The primacy of cell-intrinsic vs cell-extrinsic influences on developmental cell death has long been debated. Early evidence from C. elegans indicates that mutations in cell engulfment genes do not affect apoptotic death in most cell lineages, supporting a cell-intrinsic model.18 In contrast, recent studies have demonstrated that mutations in genes involved in cell engulfment can result in survival of cells that otherwise would have undergone apoptosis, supporting a cell-extrinsic model.19-20
While macrophage involvement has implicated cell-extrinsic factors as critical in inducing fetal vasculature regression, we provide support for involvement of a cell-intrinsic mechanism. Mice deficient in proapoptotic Bcl-2 members, Bax and Bak, have developmental abnormalities from impaired apoptosis, and we report here that their eyes displayed an abnormal persistence of normally regressing fetal vessels into adulthood, for at least 8 months. This network of vessels, absent in eyes of other genotypes, included a large stalk emerging from the optic nerve head (hyaloid vessel) that divided into smaller vessel branches in the vitreous (vasa hyaloidea propria) and surrounding the lens (tunica vasculosa lentis). These persistent vessels were identified by their morphology, including the presence of a lumen containing erythrocytes, and by anti-factor VIII labeling (Figure 2). The fetal hyaloid vasculature normally regresses completely by P21,2-3,21 but was found in all adult bax–/–bak–/– eyes examined (n = 12) from 3 weeks to 8 months old. The presence of TUNEL-positive cells within the fetal vasculature in wild-type eyes at P7 but not in bax–/–bak–/– eyes suggests that the persistence of fetal vasculature in bax–/–bak–/– eyes resulted from defective apoptosis. Neither bax–/– nor bak–/– eyes retained more vasculature than wild-type mice, indicating that Bax or Bak is sufficient to induce apoptosis for full vessel regression.

# [Exercise prompt]
Carry on the passage about Bax, Bak and the regression of fetal eye vessels, starting right after its last sentence.

# [Records supplied]
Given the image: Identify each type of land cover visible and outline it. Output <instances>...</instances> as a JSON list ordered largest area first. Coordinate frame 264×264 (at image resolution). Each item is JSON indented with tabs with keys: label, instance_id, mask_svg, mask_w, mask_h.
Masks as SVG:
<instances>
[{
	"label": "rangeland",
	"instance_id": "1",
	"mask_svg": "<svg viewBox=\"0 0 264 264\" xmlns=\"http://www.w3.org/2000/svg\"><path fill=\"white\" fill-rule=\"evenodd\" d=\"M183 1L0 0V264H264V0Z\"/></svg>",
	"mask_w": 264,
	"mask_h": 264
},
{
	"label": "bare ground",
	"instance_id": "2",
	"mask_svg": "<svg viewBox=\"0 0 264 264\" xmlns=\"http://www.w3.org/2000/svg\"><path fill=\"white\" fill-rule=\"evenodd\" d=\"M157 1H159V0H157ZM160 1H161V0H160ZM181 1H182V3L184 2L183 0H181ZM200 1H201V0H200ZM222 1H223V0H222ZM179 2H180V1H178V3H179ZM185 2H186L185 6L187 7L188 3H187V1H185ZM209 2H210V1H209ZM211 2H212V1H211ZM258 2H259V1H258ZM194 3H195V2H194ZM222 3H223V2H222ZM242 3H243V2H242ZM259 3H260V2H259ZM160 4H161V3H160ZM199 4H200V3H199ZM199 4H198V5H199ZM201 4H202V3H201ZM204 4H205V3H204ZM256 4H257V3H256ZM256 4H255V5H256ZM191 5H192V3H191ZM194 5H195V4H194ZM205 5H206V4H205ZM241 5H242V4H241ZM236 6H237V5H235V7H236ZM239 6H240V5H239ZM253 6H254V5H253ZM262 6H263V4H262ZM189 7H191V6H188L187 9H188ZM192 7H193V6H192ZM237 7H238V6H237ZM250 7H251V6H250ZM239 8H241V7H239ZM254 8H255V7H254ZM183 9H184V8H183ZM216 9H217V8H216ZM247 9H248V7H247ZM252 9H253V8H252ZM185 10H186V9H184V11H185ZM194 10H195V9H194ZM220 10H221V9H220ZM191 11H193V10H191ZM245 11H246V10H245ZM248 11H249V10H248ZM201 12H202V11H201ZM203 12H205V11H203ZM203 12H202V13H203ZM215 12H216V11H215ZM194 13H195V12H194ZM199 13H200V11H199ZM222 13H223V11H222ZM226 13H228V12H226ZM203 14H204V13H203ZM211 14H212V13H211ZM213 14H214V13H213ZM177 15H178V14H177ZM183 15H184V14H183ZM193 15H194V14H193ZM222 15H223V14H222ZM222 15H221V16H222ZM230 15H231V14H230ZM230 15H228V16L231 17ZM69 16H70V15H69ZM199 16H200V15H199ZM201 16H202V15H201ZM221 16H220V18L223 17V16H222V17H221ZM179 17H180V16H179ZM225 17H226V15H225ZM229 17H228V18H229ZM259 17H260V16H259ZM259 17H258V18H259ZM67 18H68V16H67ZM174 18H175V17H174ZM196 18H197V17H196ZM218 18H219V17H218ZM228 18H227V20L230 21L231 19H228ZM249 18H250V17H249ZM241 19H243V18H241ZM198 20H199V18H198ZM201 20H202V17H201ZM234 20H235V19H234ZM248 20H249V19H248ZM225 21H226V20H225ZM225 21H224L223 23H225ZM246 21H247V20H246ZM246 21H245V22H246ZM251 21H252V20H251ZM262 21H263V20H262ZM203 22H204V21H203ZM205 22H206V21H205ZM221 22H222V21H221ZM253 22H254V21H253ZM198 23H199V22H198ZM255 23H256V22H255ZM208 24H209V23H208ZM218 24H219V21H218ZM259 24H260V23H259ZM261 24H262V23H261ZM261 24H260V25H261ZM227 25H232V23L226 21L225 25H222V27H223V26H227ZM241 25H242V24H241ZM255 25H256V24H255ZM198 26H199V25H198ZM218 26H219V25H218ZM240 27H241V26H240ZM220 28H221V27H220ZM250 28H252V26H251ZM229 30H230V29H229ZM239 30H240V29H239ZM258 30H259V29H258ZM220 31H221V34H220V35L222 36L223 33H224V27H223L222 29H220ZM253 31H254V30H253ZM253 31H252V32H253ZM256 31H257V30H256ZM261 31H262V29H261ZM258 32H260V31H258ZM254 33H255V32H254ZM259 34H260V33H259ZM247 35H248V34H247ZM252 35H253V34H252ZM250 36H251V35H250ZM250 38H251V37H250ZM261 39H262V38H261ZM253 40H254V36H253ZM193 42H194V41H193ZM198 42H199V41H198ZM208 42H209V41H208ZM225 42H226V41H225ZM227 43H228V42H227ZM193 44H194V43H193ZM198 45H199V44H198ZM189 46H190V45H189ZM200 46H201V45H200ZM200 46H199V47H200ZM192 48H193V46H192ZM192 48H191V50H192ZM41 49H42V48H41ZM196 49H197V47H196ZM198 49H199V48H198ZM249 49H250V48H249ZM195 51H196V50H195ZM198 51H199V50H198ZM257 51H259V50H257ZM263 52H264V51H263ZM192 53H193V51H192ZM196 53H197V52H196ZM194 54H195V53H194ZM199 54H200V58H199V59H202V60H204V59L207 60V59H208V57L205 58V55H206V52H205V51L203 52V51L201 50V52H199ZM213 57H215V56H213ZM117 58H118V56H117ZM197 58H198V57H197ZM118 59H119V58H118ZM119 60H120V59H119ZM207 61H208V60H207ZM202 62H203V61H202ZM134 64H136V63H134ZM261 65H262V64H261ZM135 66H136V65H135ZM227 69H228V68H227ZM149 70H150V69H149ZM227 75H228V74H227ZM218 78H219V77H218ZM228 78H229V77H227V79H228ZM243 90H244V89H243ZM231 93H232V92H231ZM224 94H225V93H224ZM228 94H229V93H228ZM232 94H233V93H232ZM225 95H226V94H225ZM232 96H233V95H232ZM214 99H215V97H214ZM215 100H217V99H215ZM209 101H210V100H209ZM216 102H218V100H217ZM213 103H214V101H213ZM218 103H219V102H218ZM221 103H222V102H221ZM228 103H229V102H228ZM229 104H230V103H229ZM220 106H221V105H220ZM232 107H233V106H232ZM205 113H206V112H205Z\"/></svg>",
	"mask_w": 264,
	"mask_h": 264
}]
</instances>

# [Exercise response]
Our findings identify a cell-intrinsic apoptotic mechanism controlled by proapoptotic Bcl-2 members, Bax and Bak, as critical to the developmental regression of the hyaloid vasculature, suggesting that hyaloid regression involves both cell-extrinsic and cell-intrinsic influences. One possible mechanism is that after macrophages trigger apoptosis, intracellular components such as Bax or Bak execute the apoptosis. Alternatively, Bax or Bak may trigger apoptosis with subsequent involvement of macrophages recruited by chemotactic factors.
Persistent fetal vasculature in bax–/–bak–/– eyes did not include retention of the pupillary membrane, consistent with a lack of involvement of Bax or Bak in pupillary membrane regression. In contrast, studies on regression of the pupillary membrane have indicated that macrophages are initiators of apoptosis in these vessels.12, 17 It appears, therefore, that Bax and Bak are not required for pupillary membrane regression while macrophages are required. Regression of the hyaloid vasculature and the pupillary membrane thus occur through different mechanisms.
Persistent fetal vasculature also occurs in p53-deficient mouse eyes.22 These mice have a hyaloid artery, vasa hyaloidea propria, and tunica vasculosa lentis. Like macrophage-ablated mice, they also develop associated fibrovascular retrolental plaques. While this retrolental fibrous tissue in p53-deficient mouse eyes results from proliferation observed after P14, the persistence of the hyaloid vasculature was shown by TUNEL analysis to result from decreased apoptosis in the developing eye.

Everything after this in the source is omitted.